## TAREFA CURTA
Digite novamente o texto sobre Assassin’s Creed Mirage, na íntegra e sem nenhuma alteração.

Os apelos dos fãs para que Assassin’s Creed retomasse às origens já acontecem há um bom tempo, mas os pedidos ficaram tão reforçados após o lançamento de Valhalla em 2020 que a Ubisoft não teve muita alternativa além de atender os desejos dos fãs. Assim, uma grande DLC prevista para o jogo traria a história de Basim, o mestre assassino que auxília Eivor durante a imensa aventura.
Porém, em algum ponto do desenvolvimento, a matriz autorizou a Ubisoft Bordeaux a desenvolver um título completo, ainda que em menor escopo, resultando nesse experimento bastante intrigante de Assassin’s Creed Mirage, lançado há poucos dias. Ainda que seja uma aventura muito mais enxuta, beirando somente as 15 horas de duração, Mirage se trata de um retorno muito valioso à fórmula que consagrou a franquia.

## ENTRADAS
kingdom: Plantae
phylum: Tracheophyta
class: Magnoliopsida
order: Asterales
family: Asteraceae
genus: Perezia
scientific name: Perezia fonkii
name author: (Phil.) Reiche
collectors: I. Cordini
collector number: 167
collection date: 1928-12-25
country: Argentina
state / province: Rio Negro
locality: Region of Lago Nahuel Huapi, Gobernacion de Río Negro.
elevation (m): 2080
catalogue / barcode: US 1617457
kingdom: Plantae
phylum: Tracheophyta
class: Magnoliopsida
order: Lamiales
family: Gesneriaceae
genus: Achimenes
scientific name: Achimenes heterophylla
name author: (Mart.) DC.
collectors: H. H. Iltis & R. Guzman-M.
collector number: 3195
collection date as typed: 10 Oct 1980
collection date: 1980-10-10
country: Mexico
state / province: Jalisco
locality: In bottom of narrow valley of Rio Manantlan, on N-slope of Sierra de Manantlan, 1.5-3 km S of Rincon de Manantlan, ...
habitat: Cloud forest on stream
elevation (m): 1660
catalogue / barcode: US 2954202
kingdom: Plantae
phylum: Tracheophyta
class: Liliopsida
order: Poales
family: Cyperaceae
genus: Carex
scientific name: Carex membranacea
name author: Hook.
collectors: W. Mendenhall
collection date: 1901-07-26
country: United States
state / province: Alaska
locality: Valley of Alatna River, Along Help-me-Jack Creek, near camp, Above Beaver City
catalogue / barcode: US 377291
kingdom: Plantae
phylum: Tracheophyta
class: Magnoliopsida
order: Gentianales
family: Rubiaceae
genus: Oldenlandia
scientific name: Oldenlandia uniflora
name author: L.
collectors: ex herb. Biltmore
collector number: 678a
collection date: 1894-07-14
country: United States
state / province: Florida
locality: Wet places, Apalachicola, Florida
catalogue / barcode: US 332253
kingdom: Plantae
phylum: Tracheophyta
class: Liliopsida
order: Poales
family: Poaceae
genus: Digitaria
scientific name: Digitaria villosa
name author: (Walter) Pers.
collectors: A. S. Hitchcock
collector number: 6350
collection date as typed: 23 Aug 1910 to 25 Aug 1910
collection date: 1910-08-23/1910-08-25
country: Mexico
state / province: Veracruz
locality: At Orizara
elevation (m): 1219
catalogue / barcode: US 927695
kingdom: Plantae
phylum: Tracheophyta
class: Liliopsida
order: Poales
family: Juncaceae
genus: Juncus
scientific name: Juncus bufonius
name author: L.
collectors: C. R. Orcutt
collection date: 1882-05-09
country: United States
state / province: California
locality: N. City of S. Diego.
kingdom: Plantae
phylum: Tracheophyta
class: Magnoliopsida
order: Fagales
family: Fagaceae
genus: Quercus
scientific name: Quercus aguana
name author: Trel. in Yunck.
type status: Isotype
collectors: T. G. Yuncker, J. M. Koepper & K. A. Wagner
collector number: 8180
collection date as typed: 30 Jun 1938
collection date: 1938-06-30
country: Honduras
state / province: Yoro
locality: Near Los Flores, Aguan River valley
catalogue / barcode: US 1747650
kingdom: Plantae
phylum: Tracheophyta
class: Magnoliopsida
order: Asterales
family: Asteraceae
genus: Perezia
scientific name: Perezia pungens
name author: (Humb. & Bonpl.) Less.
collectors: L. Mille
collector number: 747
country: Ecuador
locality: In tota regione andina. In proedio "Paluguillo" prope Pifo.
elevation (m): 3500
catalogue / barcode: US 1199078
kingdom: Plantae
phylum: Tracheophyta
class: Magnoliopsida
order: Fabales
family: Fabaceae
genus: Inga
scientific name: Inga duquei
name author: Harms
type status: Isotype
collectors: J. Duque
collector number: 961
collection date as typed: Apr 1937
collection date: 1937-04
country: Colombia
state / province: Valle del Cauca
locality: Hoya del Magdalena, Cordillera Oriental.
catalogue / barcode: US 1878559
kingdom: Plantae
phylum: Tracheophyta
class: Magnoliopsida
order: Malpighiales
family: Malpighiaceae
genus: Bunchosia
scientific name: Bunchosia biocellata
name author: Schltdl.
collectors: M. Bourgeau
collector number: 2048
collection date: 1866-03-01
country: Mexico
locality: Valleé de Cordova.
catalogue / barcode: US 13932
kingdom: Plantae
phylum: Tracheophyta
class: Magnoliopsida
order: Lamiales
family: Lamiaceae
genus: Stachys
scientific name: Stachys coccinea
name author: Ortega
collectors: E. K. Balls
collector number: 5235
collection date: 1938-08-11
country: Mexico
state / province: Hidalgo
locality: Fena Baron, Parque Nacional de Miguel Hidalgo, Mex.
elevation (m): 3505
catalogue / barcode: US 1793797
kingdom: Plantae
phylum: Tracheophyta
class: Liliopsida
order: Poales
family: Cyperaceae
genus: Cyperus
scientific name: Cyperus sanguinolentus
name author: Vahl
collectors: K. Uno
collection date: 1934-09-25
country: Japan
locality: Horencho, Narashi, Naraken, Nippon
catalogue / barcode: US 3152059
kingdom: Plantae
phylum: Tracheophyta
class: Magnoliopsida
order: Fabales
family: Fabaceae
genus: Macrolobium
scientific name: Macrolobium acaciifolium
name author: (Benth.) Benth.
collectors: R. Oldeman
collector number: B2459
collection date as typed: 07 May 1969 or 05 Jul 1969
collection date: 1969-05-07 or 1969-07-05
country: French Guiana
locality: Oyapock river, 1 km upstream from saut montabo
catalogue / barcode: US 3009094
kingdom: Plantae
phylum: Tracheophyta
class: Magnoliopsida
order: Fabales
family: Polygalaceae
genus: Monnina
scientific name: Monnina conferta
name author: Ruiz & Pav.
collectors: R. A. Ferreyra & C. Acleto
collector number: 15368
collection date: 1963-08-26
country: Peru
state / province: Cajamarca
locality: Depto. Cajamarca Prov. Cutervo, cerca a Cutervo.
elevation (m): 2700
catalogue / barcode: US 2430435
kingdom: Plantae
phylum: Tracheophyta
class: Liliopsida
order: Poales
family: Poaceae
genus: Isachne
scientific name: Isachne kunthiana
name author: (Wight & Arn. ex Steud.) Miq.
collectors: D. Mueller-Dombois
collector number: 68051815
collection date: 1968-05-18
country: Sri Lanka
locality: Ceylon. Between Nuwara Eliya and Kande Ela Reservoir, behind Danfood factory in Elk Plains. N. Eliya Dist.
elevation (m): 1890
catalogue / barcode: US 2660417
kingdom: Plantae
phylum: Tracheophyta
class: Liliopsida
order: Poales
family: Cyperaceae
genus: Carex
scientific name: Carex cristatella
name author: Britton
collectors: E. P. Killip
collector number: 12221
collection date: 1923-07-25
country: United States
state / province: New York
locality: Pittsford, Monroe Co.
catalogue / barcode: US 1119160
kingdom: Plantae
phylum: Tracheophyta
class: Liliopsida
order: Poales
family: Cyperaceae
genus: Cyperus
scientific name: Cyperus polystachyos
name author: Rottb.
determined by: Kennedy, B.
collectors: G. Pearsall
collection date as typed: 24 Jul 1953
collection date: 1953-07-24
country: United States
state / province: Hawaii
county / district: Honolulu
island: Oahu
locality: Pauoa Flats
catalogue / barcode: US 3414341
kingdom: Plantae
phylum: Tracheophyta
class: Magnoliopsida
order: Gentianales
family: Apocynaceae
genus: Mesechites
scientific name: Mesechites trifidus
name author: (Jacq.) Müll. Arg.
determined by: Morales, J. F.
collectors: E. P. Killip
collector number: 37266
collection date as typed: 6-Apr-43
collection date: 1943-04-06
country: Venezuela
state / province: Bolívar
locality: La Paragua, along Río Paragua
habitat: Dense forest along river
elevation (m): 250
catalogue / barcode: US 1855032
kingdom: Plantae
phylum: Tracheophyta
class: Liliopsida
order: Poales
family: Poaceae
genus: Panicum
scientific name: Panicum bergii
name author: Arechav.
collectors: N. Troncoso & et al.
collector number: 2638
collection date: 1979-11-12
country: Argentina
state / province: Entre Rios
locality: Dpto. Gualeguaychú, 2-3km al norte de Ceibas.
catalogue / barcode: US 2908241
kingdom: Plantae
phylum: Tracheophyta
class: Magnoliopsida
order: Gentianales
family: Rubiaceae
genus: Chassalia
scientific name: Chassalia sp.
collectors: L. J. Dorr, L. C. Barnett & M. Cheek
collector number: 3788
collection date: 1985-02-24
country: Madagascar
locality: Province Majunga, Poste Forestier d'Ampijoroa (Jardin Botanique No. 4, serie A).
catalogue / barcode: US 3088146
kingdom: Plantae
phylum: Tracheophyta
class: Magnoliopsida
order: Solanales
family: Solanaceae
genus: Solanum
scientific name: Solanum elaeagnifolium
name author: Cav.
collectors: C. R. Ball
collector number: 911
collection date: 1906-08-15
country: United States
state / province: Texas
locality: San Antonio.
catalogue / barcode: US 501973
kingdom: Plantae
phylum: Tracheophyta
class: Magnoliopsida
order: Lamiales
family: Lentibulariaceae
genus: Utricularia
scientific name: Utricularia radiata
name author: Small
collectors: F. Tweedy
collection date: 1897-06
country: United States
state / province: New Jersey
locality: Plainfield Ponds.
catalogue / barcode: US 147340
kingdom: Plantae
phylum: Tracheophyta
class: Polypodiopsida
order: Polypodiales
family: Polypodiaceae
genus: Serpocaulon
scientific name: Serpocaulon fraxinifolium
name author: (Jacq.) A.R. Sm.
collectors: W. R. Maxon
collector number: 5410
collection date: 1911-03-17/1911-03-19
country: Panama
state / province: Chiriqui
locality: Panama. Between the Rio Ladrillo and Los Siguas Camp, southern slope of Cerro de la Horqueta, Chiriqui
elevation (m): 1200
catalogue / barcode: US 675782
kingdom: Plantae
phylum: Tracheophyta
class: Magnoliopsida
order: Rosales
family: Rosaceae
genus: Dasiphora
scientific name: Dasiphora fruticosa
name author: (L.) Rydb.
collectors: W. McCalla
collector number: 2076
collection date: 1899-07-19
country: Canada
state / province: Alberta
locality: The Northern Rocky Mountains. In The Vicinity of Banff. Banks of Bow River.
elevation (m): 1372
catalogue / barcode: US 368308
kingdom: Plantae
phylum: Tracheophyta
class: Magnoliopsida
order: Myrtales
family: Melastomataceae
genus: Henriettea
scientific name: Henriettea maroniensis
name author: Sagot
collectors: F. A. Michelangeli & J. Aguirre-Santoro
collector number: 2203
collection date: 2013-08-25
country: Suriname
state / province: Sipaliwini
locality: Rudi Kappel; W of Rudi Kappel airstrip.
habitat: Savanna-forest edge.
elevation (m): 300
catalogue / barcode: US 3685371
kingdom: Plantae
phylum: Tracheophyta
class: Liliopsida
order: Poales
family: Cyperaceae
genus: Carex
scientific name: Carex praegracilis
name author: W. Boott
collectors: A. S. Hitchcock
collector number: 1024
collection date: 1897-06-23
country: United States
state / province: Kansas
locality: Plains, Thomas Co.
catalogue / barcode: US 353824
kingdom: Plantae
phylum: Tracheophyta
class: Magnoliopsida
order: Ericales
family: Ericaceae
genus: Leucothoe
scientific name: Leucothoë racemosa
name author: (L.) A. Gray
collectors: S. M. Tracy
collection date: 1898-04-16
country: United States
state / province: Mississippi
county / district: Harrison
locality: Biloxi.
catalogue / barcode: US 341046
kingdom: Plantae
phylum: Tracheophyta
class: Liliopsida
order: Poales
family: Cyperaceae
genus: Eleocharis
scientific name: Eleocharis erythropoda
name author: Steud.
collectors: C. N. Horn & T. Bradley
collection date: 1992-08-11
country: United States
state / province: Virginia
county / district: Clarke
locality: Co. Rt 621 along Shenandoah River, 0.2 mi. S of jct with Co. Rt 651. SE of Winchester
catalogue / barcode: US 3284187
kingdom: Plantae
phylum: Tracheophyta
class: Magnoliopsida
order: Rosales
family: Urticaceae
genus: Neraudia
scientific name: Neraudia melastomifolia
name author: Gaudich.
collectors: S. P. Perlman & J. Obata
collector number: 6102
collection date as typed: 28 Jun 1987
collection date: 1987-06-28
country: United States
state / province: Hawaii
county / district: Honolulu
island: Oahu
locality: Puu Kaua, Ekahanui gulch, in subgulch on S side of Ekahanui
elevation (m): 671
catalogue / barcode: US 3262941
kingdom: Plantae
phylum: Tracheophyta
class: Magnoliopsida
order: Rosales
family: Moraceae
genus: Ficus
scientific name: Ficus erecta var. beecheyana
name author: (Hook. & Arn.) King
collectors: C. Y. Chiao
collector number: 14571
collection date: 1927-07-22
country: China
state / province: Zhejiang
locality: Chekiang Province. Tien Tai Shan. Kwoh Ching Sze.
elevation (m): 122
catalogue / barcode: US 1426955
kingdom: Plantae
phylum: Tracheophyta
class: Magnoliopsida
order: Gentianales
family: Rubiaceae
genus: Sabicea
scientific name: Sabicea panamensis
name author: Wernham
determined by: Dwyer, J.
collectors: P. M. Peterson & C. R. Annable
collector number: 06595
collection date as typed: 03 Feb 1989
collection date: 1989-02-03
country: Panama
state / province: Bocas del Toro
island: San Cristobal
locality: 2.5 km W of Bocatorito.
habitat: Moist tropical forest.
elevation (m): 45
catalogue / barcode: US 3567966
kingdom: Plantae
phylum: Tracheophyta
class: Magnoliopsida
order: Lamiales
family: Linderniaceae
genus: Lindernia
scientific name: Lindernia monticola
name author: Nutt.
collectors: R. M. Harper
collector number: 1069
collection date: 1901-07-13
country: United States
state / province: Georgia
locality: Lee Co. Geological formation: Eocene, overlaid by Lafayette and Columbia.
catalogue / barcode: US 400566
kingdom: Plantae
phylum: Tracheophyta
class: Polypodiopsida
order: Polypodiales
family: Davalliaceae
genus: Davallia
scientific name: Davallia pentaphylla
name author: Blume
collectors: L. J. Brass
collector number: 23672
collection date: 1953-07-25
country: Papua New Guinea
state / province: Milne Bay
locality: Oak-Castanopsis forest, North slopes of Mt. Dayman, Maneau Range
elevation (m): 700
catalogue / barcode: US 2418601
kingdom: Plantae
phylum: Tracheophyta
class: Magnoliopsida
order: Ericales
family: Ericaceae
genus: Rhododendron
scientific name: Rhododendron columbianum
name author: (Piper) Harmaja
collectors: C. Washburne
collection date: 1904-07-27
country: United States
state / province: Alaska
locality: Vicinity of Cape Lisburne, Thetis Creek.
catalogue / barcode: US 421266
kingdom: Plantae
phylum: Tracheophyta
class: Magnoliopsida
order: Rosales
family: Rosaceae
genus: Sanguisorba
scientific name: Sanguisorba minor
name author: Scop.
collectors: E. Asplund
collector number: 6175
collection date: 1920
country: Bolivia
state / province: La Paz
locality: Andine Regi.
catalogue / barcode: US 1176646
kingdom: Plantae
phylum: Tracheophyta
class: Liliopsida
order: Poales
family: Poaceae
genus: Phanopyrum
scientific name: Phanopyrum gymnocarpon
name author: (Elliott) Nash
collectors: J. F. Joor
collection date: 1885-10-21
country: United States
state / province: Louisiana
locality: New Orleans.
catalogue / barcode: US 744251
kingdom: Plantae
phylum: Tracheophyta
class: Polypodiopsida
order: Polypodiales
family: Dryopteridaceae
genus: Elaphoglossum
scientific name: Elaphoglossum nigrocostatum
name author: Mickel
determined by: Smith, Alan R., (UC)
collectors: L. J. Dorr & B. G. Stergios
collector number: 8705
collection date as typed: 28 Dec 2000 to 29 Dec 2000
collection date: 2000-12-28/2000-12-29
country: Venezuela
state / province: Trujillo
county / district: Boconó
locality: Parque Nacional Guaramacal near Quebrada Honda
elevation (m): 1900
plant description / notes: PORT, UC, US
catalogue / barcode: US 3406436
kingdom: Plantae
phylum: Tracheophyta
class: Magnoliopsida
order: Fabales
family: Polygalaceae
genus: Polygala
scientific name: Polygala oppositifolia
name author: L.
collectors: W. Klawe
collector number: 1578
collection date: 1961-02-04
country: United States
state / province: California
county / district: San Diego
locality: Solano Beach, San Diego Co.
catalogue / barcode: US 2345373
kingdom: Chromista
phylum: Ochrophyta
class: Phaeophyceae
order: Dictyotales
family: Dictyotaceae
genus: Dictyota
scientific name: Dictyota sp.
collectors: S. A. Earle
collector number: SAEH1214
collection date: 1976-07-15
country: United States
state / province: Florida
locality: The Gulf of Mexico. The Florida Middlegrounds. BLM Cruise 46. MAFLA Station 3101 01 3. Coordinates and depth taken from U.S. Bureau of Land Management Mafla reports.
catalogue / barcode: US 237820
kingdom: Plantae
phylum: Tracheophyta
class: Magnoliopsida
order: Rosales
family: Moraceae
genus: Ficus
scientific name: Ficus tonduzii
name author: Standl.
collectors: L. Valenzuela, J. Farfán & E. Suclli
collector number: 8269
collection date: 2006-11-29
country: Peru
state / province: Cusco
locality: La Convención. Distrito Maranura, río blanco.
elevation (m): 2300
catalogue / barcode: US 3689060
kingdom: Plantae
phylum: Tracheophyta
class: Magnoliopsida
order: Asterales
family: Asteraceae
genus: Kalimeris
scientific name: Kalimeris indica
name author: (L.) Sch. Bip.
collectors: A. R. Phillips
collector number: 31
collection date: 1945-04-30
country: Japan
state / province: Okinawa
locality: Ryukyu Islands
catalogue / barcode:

## RESPOSTA COMPLETA
Os apelos dos fãs para que Assassin’s Creed retomasse às origens já acontecem há um bom tempo, mas os pedidos ficaram tão reforçados após o lançamento de Valhalla em 2020 que a Ubisoft não teve muita alternativa além de atender os desejos dos fãs. Assim, uma grande DLC prevista para o jogo traria a história de Basim, o mestre assassino que auxília Eivor durante a imensa aventura.
Porém, em algum ponto do desenvolvimento, a matriz autorizou a Ubisoft Bordeaux a desenvolver um título completo, ainda que em menor escopo, resultando nesse experimento bastante intrigante de Assassin’s Creed Mirage, lançado há poucos dias. Ainda que seja uma aventura muito mais enxuta, beirando somente as 15 horas de duração, Mirage se trata de um retorno muito valioso à fórmula que consagrou a franquia.